[Reuters] – A Sudanese court on Saturday convicted former president Omar al-Bashir on corruption charges and sentenced him to two years of detention in a reform facility, the first ruling against the ex-leader ousted by mass unrest.
The presiding judge said Bashir, 75, who was deposed by the military in April following months of street protests against his three-decade rule, was being sent to the reform facility, rather than a prison, on account of his age.
He also ordered the confiscation of millions of euros and Sudanese pounds found in Bashir’s residence when he was toppled. The charges, which included possession of illicit foreign currency, carried a maximum prison sentence of 10 years.
Bashir’s prosecution is a test of how fast and how far military and civilian authorities now sharing power in Sudan will act to overturn his legacy.
Bashir is also wanted by the International Criminal Court, which issued arrest warrants against him in 2009 and 2010 on charges of genocide, war crimes and crimes against humanity in Sudan’s restive Darfur region.
Dressed in traditional white robes and a turban, Bashir watched silently from inside a metal defendant’s cage while the judge, Al-Sadiq Abdelrahman, read out the verdict.
“The convict, Omar al-Bashir, is consigned to a social reform facility for a period of two years…The sums of foreign and national currency that were seized are confiscated,” Abdelrahman said.
The Sudanese Professionals Association, which spearheaded protests earlier this year, welcomed the verdict as a “political and moral condemnation” of Bashir and his regime, while noting that it was only one of several cases against the former president and his allies.
From early morning, troops and military vehicles were deployed in the center of the capital Khartoum, blocking access to the presidential palace and the Defence Ministry, and there was a heavy security presence at the court.
About 3,000 supporters of the ex-president’s Islamist movement rallied in the center of the city. “Today we went out to demonstrate to defend Islamic religion and against secularism,” said 34-year-old protester Ahmed Yassin.
Ahmed Ibrahim al-Tahir, Bashir’s lead defense lawyer, said he would appeal. “The judge made the ruling based on political motives, but despite that we still have confidence in the Sudanese judiciary,” Tahir told reporters.

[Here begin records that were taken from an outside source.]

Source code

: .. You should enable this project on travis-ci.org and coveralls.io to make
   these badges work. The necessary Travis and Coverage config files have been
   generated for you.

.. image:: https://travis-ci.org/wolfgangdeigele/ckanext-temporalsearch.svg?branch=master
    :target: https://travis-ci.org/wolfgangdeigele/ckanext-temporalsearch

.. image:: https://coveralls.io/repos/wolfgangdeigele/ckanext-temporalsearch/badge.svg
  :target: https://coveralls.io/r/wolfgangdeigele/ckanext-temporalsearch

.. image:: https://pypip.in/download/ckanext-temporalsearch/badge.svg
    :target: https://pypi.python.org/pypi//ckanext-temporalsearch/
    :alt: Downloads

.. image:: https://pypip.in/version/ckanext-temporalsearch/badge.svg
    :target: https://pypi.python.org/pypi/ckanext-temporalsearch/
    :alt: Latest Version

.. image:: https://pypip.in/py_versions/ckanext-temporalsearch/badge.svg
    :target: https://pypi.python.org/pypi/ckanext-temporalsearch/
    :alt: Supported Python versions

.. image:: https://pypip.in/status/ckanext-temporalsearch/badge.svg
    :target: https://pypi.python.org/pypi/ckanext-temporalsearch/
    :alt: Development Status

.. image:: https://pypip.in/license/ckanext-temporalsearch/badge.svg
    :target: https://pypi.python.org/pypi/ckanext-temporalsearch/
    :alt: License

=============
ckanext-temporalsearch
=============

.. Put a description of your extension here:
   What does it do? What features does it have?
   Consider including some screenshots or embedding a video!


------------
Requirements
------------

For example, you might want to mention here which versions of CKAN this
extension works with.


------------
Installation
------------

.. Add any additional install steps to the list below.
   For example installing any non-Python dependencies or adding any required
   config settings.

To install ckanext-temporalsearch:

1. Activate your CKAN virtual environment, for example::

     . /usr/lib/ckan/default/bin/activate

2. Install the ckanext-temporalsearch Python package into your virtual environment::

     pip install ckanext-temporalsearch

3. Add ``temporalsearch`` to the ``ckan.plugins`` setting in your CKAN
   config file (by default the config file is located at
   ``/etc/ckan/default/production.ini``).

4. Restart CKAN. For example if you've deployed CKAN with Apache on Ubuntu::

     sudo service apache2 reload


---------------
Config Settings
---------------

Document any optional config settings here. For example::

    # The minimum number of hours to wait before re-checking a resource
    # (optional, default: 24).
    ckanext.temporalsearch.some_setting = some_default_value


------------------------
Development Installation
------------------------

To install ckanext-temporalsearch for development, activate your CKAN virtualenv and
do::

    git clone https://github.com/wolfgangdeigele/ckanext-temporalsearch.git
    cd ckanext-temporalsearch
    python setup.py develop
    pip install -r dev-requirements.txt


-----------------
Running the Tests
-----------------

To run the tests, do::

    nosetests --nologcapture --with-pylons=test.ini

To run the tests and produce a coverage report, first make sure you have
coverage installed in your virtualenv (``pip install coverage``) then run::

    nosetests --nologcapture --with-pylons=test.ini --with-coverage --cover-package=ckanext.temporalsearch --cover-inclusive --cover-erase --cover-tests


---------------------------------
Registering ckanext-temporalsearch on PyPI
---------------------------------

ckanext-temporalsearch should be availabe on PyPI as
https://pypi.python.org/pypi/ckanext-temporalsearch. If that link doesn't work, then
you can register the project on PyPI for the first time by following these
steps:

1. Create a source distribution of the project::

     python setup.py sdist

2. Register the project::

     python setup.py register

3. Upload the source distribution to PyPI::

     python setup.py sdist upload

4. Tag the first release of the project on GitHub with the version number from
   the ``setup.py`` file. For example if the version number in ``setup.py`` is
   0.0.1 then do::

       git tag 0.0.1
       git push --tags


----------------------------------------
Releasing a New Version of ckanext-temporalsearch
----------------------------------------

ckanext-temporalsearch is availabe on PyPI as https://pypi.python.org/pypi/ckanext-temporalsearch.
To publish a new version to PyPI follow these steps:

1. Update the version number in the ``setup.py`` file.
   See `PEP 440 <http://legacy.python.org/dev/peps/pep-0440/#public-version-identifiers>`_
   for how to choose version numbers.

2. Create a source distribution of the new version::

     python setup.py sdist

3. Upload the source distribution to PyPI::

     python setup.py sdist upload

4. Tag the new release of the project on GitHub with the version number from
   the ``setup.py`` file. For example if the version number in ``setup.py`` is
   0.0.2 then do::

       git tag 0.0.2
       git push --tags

Several other judicial cases have been launched in Sudan against Bashir. In May he was charged with incitement and involvement in the killing of protesters, and this week he was summoned for questioning over his role in the 1989 military coup that brought him to power.
Authorities running Sudan under a three-year, power-sharing deal struck in August are eager to demonstrate progress in the country’s political transition ahead of the first anniversary of the start of the uprising against Bashir.

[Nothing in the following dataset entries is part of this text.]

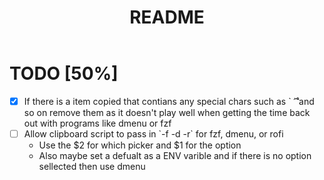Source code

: #+title: README

* TODO [50%]
- [X] If there is a item copied that contians any special chars such as `\n \t
  \r` and so on remove them as it doesn't play well when getting the time back
  out with programs like dmenu or fzf
- [ ] Allow clipboard script to pass in `-f -d -r` for fzf, dmenu, or rofi
  - Use the $2 for which picker and $1 for the option
  - Also maybe set a defualt as a ENV varible and if there is no option
    sellected then use dmenu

On Friday, the Sudanese military officer in charge of removing the powers of the old regime announced that Sudan’s bar association and trade union governing bodies were being dissolved, according to state news agency SUNA.
He also announced that a committee was being formed to dissolve the assets of Bashir’s National Congress Party.
Protests triggered by a deepening economic crisis began to spread across Sudan on Dec. 19, 2018.
Nearly four months later, a group of military generals removed Bashir from power and jailed him in Khartoum’s Kobar prison where he had incarcerated thousands of opponents of his repressive rule.